Dem fiebrigen und zugleich abgeklärten I Don’t Belong folgt das nicht minder verletzliche Love Is The Main Thing, das mit einer ähnlich rhythmischen Monotonie aus engen Bass- und Drumlinien einen Sog erzeugt, der gerade durch die tiefe und fast ereignisarme Stimme Chattens seine charakteristische dunkle Tiefe gewinnt. Wie auch schon im ersten Track ist eine ermüdete Verzweiflung hier mit Händen zu greifen, aber ausgeführt mit einer solchen ästhetischen Präzision, dass der besungene Schmerz selbst („Tired of embracing / Using and wasting“) schön wirkt, und ergreifend sowieso. Das folgende Televised Mind lässt sich, wie auch einige andere Songs, bis vor die Veröffentlichung von Dogrel datieren und lässt zunächst einen Bass- und gitarrenlastigen Strom das Fundament des Songs gießen, der hypnotische Gesangspart trägt seinen Teil dazu bei, tritt aber hinter dem elektrischen Rauschen immer wieder angenehm zurück. A Hero’s Death, zunächst mit kraftvollem Drum-Intro und einem ganz untypischen Falsetto-Gesang eröffnet, wiederholt zu Beginn mantra-artig die bejahende Phrase „Life ain’t always empty“ und proklamiert in einem energischen Flow ein positives Gefühl zu den Herausforderungen des Lebens: „Don’t give up too quick / You only get one line / you better make it stick“. Im Vorfeld hatte die Band verlauten lassen, dass man sich auf diesem Album unter anderem neben Leonard Cohen und Beach House von den Beach Boys habe inspirieren lassen. Das mag bei den übrigen Songs etwas unter gehen, die gesummten Parts in der letzten Minute des Tracks bilden da aber eine Ausnahme, was wiederum die Vielschichtigkeit des Titelsongs zum Ausdruck bringt. Living In America zieht sich dann wie ein Gewittersturm über die dann doch zuvor angedeutete gelöste Atmosphäre, Sunny zieht dieses Tempo dann erneut sachte herunter und ist fast etwas einlullend, auf eine besondere Art. Das balladeske No zieht schließlich die finale Kurve in das Werk. „Even though you don’t know / You feel, you feel“. Passender könnte A Hero’s Death nicht enden. 

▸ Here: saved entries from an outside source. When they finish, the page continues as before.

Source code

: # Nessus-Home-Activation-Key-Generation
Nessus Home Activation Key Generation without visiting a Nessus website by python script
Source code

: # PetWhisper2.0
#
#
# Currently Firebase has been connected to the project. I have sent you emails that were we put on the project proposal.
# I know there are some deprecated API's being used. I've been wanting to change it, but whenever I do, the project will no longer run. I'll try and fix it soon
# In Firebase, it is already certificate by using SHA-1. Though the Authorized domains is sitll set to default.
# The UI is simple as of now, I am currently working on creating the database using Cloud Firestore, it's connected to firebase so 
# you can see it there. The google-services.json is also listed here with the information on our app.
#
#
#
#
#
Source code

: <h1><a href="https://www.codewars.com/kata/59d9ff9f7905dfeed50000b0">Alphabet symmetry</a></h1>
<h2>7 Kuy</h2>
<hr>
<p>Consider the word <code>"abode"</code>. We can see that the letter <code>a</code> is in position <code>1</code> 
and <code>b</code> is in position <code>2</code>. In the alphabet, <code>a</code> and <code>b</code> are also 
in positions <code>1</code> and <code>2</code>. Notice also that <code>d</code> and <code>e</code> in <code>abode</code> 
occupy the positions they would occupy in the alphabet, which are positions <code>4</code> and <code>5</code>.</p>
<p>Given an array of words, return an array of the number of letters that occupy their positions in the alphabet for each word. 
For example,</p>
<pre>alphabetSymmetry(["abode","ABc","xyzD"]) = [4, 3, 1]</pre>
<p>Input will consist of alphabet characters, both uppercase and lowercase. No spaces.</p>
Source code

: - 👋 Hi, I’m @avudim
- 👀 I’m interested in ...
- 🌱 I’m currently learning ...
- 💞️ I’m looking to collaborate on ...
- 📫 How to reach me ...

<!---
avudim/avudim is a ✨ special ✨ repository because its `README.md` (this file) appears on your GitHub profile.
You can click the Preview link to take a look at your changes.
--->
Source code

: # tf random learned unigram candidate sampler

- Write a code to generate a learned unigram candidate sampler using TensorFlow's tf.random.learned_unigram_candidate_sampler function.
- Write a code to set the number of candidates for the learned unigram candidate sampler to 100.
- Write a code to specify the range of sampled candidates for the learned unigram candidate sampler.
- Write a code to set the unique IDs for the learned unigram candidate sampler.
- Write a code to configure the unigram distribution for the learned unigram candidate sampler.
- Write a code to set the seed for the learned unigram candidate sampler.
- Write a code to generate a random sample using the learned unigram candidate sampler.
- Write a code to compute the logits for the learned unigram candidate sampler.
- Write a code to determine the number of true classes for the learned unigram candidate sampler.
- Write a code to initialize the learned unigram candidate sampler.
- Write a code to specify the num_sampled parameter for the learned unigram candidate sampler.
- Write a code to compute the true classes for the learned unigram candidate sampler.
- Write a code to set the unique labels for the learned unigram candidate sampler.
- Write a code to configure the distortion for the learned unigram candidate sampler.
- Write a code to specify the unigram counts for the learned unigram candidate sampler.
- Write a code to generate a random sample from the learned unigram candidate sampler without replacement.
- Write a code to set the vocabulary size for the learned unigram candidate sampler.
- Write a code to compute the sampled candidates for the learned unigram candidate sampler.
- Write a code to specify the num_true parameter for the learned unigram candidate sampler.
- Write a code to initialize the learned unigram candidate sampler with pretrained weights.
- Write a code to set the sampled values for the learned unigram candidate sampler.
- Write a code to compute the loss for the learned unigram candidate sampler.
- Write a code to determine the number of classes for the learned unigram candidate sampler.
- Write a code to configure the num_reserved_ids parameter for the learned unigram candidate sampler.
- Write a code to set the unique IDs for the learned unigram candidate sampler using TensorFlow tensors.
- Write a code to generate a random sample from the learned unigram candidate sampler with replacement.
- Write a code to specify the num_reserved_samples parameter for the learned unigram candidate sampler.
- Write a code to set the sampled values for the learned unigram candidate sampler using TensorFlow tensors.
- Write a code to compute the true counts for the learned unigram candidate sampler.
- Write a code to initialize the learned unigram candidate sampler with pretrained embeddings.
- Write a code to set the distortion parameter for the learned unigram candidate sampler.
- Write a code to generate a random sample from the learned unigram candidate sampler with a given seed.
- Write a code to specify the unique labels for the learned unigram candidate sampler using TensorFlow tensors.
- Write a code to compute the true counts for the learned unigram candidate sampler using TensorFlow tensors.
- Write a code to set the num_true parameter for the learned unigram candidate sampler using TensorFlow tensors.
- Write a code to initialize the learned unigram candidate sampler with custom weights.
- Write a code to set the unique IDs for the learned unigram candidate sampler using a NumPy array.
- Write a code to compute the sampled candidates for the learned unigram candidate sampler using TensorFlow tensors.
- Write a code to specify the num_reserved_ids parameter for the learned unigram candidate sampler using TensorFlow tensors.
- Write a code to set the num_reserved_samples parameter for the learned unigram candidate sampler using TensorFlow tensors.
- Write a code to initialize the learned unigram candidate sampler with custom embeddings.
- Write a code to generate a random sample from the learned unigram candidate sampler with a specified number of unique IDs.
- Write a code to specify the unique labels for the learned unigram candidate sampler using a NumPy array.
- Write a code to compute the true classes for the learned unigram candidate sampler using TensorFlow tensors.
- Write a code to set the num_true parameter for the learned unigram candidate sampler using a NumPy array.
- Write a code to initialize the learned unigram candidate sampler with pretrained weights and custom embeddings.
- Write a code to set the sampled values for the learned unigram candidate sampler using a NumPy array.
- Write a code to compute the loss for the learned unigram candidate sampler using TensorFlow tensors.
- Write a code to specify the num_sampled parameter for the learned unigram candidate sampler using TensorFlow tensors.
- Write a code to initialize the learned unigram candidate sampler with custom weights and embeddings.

Die zweite Veröffentlichung von Fontaines D.C. entstand teilweise direkt als Antwort auf den Erfolg des Erstlings Dogrel und vielleicht ist es diesem Zustand geschuldet, dass die Band in einem solch frühen Stadium die Notwendigkeit gesehen hat, die Schichten des eigenen Erfolgs in einem Modus der selbstreflexiven Arbeit an sich selbst direkt abzutragen. A Hero’s Death hat dieser Ansatz gut getan und hat ist durchdrungen von sensiblen Inneneinsichten und emotionalen Bekundungen heranreifender Dichter-Musiker, deren Songs von einer musikalisch außergewöhnlichen Dichte zu uns sprechen. Die Kämpfe, von denen die Stücke handeln, sind noch in vollem Gange, wie auch Sänger Chatten bekennt: „The conflict of wanting love and praise and attention from anyone is a thing on the whole album, but also walking the line between having that affection and feeling totally trapped by it“. Das Wagnis dieses Balanceakts gilt es erst einmal einzugehen. Wie Fontaines D.C. das gelingt, kann man hier eindrucksvoll aus nächster Nähe beobachten.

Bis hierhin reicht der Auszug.